**EXERCISE INSTRUCTIONS**
How many lines in the material below contain the string "Fachinformationsdienst"? Case matters. Reply with the number alone.

**DATASET EXTRACT**
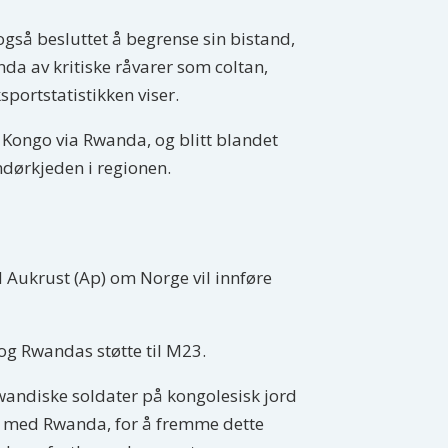
 også besluttet å begrense sin bistand,
da av kritiske råvarer som coltan,
sportstatistikken viser.
a Kongo via Rwanda, og blitt blandet
ndørkjeden i regionen.
d Aukrust (Ap) om Norge vil innføre
 og Rwandas støtte til M23.
rwandiske soldater på kongolesisk jord
er med Rwanda, for å fremme dette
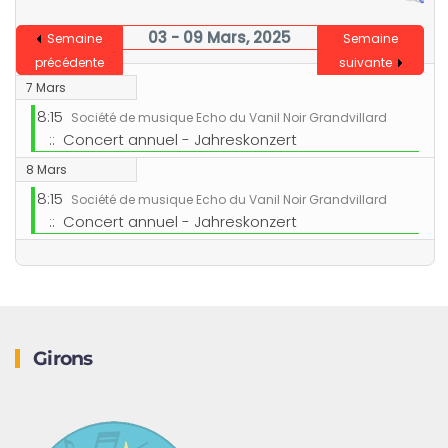
03 - 09 Mars, 2025
Semaine
Semaine
précédente
suivante
7 Mars
8:15
Société de musique Echo du Vanil Noir Grandvillard
:: Concert annuel - Jahreskonzert
8 Mars
8:15
Société de musique Echo du Vanil Noir Grandvillard
:: Concert annuel - Jahreskonzert
Girons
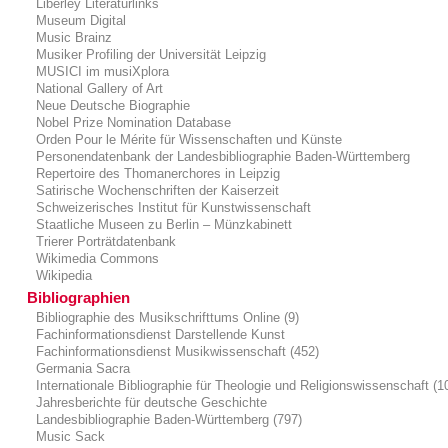
Liberley Literaturlinks
Museum Digital
Music Brainz
Musiker Profiling der Universität Leipzig
MUSICI im musiXplora
National Gallery of Art
Neue Deutsche Biographie
Nobel Prize Nomination Database
Orden Pour le Mérite für Wissenschaften und Künste
Personendatenbank der Landesbibliographie Baden-Württemberg
Repertoire des Thomanerchores in Leipzig
Satirische Wochenschriften der Kaiserzeit
Schweizerisches Institut für Kunstwissenschaft
Staatliche Museen zu Berlin – Münzkabinett
Trierer Porträtdatenbank
Wikimedia Commons
Wikipedia
Bibliographien
Bibliographie des Musikschrifttums Online (9)
Fachinformationsdienst Darstellende Kunst
Fachinformationsdienst Musikwissenschaft (452)
Germania Sacra
Internationale Bibliographie für Theologie und Religionswissenschaft (1
Jahresberichte für deutsche Geschichte
Landesbibliographie Baden-Württemberg (797)
Music Sack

**THE ANSWER**
2